Although I experimented a couple years ago with making jam from Green Zebra tomatoes, I hadn’t tried red tomatoes. I looked up a few recipes online to get some ideas for how to approach it. In his New York Times recipe, Mark Bittman recommended using lime juice instead of the traditional lemon for the acid component in jam, which sounded like a good idea to me. I, of course, likes that The Minimalist didn’t take the time to peel or seed the tomatoes–a man after my own heart! I like things a bit chunky and rustic rather than smooth. This could also be construed as me being far too lazy to go the extra step to make things pretty, which would not be entirely untrue, thus my preference for the rustic! Bittman’s recipe also included spices like cinnamon, cloves and jalapenos. I have problems with hot peppers and cloves seem too Thanksgiving-y for my tastes, but I sort of liked the idea of adding some cinnamon to bring some added depth to the flavor of the tomatoes.
Since I also like to add herbs to many of my jams, I thought I’d go with rosemary since basil is way too predictable and rosemary goes well with sweet things, unlike, say oregano, which the very thought of pairing with something sweet makes me shudder and not in the good way.

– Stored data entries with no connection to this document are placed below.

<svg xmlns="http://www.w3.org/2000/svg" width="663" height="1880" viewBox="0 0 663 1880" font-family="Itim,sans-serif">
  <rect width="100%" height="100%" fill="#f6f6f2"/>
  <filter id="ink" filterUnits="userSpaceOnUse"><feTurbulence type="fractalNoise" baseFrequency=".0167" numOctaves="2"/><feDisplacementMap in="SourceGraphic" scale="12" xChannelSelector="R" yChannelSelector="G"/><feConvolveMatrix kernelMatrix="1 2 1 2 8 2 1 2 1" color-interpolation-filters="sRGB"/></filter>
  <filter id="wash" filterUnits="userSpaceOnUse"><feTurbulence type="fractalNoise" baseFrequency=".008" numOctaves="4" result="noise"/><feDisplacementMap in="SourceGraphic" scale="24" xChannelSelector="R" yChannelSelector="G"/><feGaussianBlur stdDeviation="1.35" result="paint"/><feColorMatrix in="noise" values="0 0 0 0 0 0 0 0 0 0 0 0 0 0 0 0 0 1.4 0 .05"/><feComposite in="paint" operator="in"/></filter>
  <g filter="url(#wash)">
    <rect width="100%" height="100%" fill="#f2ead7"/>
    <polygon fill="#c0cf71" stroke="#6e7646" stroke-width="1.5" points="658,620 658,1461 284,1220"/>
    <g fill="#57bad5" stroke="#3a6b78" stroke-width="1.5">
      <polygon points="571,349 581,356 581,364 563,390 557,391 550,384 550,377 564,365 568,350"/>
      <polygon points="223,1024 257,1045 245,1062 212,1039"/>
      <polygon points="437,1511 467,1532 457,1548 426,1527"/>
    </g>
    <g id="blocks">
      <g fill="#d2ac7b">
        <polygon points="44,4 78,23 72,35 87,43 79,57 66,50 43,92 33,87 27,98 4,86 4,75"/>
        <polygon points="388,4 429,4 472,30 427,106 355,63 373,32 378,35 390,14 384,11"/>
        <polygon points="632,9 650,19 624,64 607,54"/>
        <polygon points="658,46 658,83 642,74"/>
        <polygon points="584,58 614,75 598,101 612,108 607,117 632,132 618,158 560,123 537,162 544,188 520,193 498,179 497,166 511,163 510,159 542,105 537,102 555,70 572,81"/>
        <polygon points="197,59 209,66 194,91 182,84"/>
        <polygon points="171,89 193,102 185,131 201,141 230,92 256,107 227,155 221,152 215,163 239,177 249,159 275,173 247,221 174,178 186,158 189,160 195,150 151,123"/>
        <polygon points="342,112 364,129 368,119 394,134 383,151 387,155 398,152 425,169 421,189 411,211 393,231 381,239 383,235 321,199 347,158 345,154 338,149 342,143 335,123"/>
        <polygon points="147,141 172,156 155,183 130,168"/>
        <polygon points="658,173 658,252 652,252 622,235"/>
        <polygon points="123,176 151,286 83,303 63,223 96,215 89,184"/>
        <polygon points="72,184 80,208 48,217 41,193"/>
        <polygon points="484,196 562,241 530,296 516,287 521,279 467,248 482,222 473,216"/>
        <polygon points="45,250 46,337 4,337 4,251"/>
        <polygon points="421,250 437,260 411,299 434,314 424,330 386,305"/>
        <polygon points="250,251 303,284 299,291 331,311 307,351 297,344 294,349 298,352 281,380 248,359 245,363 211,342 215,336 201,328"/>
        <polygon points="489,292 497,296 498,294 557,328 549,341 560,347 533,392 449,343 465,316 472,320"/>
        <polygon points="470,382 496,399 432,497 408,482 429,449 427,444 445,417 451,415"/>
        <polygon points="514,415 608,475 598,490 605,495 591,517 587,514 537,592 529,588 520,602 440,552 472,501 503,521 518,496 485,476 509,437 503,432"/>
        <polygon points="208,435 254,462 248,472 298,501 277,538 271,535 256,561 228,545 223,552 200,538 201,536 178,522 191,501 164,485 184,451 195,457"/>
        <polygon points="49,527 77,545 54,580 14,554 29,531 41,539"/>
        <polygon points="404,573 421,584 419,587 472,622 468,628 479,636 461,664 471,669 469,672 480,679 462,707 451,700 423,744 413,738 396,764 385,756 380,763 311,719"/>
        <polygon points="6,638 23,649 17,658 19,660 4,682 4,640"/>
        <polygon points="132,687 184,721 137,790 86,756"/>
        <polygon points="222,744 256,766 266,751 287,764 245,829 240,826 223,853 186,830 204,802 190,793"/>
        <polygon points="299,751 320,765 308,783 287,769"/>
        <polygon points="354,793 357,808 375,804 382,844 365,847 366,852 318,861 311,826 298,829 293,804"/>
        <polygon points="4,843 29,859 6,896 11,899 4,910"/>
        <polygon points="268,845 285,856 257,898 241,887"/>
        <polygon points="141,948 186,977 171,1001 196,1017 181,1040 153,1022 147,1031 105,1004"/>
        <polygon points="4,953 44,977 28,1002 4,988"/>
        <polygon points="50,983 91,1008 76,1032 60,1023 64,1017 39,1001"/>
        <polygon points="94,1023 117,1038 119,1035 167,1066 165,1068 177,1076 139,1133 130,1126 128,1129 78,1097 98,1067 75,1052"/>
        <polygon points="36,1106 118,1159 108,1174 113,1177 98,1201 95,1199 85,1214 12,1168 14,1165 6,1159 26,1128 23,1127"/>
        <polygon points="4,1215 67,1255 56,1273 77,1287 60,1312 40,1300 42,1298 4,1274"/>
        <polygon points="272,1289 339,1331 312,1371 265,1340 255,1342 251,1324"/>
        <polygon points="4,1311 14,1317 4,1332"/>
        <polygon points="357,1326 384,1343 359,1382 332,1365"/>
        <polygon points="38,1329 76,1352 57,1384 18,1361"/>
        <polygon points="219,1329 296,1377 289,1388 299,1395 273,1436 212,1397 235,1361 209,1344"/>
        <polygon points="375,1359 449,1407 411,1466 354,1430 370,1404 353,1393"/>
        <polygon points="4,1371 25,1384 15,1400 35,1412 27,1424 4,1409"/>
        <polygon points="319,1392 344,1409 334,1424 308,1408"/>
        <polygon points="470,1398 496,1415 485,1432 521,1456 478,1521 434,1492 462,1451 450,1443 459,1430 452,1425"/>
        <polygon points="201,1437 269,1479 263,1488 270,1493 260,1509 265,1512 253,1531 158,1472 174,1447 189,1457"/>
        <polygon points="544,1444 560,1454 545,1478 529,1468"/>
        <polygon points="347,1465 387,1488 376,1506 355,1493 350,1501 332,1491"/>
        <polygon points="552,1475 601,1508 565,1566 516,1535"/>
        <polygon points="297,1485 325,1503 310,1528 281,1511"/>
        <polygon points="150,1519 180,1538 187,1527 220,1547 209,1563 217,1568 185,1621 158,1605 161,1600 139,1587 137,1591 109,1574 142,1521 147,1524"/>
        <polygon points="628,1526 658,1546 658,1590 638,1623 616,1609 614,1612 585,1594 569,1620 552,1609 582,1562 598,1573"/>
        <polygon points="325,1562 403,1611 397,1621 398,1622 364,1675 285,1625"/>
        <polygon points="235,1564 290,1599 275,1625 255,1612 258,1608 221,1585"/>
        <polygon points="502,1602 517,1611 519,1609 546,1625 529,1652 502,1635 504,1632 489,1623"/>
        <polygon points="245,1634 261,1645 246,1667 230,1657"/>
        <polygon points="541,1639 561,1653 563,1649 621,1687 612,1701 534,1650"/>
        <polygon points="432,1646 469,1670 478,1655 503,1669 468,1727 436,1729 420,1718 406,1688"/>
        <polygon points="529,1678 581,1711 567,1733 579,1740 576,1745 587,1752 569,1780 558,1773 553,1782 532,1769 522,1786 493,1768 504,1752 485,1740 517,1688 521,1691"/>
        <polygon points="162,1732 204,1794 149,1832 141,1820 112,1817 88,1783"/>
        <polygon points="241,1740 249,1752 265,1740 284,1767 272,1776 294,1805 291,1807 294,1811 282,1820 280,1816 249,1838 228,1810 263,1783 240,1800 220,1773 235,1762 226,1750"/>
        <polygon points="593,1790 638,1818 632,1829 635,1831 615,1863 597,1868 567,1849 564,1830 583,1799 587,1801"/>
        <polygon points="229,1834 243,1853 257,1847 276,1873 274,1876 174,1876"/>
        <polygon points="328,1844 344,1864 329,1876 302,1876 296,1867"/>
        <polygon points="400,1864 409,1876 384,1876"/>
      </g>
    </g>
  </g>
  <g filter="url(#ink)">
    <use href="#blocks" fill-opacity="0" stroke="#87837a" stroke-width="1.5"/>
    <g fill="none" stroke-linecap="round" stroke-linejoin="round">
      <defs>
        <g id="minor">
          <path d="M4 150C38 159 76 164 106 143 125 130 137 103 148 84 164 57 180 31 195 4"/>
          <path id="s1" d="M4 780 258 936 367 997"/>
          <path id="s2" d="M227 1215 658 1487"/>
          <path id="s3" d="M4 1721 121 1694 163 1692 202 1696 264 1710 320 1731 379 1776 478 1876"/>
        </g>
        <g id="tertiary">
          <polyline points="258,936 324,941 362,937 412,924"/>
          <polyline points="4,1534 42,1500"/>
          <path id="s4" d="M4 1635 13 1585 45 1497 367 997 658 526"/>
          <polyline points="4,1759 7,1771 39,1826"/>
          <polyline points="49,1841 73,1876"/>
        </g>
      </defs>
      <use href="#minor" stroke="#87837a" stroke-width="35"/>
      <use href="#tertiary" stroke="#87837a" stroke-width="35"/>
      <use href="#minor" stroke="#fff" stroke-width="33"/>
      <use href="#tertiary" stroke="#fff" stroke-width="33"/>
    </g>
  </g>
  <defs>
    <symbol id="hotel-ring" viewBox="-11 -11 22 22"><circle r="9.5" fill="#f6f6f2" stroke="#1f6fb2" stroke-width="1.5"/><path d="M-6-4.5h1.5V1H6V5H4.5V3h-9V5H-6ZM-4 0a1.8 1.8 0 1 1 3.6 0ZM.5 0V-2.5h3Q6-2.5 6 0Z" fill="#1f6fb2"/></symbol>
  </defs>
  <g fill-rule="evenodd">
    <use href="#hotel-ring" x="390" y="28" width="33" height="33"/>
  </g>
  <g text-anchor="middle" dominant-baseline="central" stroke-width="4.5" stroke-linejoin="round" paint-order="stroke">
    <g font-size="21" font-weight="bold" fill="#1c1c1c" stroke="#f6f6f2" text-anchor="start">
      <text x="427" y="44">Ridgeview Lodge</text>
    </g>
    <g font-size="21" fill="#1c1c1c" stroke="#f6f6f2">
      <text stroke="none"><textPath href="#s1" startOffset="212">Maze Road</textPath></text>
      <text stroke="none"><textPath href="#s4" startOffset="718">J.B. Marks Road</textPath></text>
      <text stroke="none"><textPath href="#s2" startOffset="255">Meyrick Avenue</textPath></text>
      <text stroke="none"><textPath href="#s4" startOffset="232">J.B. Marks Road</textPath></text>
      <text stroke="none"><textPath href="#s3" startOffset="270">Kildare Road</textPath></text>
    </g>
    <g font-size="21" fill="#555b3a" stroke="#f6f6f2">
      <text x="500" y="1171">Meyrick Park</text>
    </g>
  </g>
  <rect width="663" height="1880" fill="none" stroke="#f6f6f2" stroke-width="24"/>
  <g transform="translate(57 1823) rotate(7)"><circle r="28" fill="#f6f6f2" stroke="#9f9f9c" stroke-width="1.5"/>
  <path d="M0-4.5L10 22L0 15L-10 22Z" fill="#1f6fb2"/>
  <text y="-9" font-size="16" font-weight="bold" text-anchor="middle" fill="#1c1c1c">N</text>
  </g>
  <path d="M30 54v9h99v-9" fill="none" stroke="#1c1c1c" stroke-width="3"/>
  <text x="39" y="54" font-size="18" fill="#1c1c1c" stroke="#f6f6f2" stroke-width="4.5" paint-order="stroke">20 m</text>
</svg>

The below is what I came up with, actually using Garam Masala for the deeper undertones rather than just cinnamon. As I was reaching for my jar of cinnamon, I spied the Garam Masala jar and thought, “now that would be interesting!” so instead of cinnamon, this has a bit of an Indian flair, along with the rosemary, which you could probably leave out if you wanted to or you could stick with just the rosemary and nix the Garam Masala. And as with many of my jam recipes, don’t limit yourself to putting it on your morning toast. These are meant to be used as complements to cheese or even as sandwich spreads, whatever, not just for breakfast.
Early Girl Tomato Jam with Garam Masala and Rosemary
3 lbs. Early Girl tomatoes, cored and chopped
1 23.5 oz. jar agave nectar
4 tbsp. lime juice
3-4 stalks fresh rosemary
2 ½ tsp. garam masala
- Combine all ingredients in a non-reactive metal pan. Bring to a boil over medium high heat.
- Boil until tomatoes cook way down and mixture begins to reach a jammy consistency, approximately 1-1 ½ hours.
- When jam has reached desired consistency, remove from stove and fish out any woody rosemary stalks, leaving the leaves in the jam.
- Ladle jam into jars. Can according to jam canning methods for your altitude.
- Go traditional and use ¼- ½ c. basil instead of rosemary. Do not add cinnamon or garam masala.
- Add 2 tsp. cinnamon on its own.
- Try using some citrus slices—lemons, limes or oranges—along with the tomatoes to make more of a tomato marmalade. If using citrus slices, soak them in water in the fridge overnight before making jam to remove some of the bitterness from the rinds.
- Add a couple tablespoons of freshly grated ginger in lieu of rosemary.
- Try adding a couple tablespoons of herbes de provence for a Provencal-type of jam.
Give ‘em a try and let me know how it goes.